Guitar Trek members Tim Kain, Minh Le Hoang, Bradley Kunda, Matt Withers. Photo: Supplied by Guitar Trek Guitar Trek members Tim Kain, Minh Le Hoang, Bradley Kunda, Matt Withers. Photo: Supplied by Guitar Trek

An Australian classical guitarist who was handpicked to play with the great John Williams, Tim Kain’s career has been a combination of performing at the highest international level and quietly building up a legendary teaching tradition. Since the 1980s, Tim Kain has been based at the Canberra School of Music, now Australian National University (ANU) School of Music, where he leads what is regarded nationally and internationally as an outstanding school of guitar teaching. As well, he created and leads a unique ensemble, Guitar Trek, now in their 27th year, who will perform in Dubbo this October.

What led to the formation of Guitar Trek?

Instrument maker Graham Caldersmith approached me in the early 1980s with the idea of a guitar quartet based around different sized instruments. This hasn’t been the tradition; the guitar didn’t develop different sized instruments, or a family of instruments like the classical strings with violin, viola, cello and double bass.

This seemed like a good idea to me. There was a resurgence of guitar ensembles at the time but this type of a guitar ensemble would be completely new and exciting.

We were fortunate to have the support of Australia Council grants; first an innovation grant to develop and build the instruments and then over time grants to commission music for our ensemble, as well as grants to record; we have five CDs with ABC Classics.

> **Rows**
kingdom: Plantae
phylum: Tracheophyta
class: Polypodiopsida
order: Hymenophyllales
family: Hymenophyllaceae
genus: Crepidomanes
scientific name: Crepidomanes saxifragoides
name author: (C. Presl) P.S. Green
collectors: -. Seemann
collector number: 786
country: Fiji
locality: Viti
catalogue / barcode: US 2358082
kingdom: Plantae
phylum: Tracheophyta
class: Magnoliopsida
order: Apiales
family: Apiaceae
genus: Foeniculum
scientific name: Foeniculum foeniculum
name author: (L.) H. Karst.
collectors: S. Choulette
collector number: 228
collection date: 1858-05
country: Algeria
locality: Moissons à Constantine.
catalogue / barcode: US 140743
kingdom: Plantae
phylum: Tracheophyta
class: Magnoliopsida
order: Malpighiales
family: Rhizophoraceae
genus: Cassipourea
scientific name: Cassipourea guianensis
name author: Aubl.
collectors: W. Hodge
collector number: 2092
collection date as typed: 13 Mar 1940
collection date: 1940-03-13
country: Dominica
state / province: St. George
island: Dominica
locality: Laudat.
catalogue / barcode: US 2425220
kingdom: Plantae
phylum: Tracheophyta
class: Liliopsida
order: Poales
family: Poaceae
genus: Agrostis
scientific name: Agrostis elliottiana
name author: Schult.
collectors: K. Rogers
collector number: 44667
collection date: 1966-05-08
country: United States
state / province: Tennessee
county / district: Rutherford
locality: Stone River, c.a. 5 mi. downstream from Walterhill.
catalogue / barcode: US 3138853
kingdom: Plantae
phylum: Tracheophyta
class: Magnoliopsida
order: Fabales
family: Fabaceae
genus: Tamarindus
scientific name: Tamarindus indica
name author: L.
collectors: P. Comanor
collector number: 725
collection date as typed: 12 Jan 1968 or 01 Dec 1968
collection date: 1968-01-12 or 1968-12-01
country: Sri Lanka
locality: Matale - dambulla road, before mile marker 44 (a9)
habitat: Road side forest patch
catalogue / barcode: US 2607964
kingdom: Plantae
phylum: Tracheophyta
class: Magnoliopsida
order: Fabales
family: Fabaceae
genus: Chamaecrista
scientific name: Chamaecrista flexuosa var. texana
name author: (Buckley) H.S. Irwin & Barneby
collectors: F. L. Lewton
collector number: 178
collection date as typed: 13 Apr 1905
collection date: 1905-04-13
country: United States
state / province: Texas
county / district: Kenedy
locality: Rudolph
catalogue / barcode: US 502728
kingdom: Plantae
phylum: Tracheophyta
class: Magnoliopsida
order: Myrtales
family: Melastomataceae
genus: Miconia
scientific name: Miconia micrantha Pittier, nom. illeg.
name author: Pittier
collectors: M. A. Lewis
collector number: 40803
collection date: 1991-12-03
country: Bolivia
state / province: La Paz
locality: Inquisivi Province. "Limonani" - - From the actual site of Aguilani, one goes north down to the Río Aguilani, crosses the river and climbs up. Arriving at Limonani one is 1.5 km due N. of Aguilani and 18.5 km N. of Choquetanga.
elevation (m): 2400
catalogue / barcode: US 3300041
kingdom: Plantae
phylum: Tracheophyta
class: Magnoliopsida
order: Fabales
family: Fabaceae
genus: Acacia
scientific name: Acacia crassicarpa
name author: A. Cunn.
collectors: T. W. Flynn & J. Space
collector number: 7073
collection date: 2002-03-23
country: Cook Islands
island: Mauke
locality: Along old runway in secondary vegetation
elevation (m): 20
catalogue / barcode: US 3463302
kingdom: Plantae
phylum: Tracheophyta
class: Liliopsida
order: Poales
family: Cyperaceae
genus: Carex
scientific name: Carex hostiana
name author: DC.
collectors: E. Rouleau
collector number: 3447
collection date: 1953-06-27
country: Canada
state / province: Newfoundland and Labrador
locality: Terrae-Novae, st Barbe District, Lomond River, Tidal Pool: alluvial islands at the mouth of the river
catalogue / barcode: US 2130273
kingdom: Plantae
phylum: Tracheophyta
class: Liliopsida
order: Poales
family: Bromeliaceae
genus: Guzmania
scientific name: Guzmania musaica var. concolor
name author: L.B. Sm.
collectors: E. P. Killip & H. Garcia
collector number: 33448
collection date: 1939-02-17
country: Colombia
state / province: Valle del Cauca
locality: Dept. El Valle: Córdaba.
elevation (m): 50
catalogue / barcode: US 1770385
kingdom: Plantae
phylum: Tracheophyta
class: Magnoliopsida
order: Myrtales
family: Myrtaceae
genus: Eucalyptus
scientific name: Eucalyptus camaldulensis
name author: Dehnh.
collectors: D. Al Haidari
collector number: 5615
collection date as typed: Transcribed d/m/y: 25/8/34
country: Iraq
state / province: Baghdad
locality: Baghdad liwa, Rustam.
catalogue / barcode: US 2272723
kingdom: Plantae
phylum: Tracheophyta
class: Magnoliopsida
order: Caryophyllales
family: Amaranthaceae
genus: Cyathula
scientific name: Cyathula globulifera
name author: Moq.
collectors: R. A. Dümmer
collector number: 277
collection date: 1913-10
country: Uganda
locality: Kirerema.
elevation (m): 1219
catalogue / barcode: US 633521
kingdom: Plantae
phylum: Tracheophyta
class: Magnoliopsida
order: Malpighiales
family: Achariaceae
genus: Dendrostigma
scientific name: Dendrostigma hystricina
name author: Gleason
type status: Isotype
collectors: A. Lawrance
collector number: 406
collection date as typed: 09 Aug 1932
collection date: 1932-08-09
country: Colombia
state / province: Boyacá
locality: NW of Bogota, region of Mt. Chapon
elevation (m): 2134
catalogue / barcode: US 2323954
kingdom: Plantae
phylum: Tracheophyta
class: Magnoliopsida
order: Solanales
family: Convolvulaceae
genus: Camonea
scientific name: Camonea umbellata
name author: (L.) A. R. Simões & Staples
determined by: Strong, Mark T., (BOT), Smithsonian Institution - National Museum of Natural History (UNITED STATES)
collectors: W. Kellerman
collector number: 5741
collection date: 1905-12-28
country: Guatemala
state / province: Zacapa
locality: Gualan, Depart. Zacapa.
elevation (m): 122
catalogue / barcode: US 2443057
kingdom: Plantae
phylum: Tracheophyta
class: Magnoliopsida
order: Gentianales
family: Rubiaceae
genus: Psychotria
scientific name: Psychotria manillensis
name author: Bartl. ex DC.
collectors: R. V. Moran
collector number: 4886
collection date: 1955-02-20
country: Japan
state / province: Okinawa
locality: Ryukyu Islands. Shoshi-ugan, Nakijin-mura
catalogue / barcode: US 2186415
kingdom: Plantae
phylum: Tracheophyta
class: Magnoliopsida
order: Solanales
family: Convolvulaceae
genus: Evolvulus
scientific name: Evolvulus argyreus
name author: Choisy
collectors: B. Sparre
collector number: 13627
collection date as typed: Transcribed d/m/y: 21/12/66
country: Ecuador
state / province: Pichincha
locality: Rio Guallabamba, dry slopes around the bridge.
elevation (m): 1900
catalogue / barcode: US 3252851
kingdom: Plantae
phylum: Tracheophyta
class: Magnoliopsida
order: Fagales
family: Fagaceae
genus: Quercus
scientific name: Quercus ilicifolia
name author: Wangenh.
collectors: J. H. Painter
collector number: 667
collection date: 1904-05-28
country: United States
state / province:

> **Complete the following**
1 - According to the Guitar Trek interview, who first proposed a guitar quartet built around different sized instruments?
2 - Continue the Guitar Trek interview from its last sentence.

> **Final results**
1 - Instrument maker Graham Caldersmith.

2 -
The members of Guitar Trek have been your graduate students. Where have your students ended up? Are they also teaching as well as performing, like you?

An unusually high number of my students have gone on to make careers in music. The majority have become successful performing artists, which is really quite remarkable as it’s such a tough business. I’ve had lots of students win international competitions, too many to keep track of really, but I don’t dwell on that as I definitely don’t teach to win competitions.

Many of my students are out there teaching: at the Victorian College of the Arts, at University of Newcastle, and Minh Le Hoang is continuing the school of guitar I established in Canberra at ANU.

My student from Dubbo, Campbell Diamond, is now studying in Germany at a very prestigious school and just came third in the Daejeon International Guitar Competition in Korea.

As well as teaching undergraduate and postgraduate students of classical guitar, you’ve also taught students at the pre-tertiary, school age level. Is that important to you?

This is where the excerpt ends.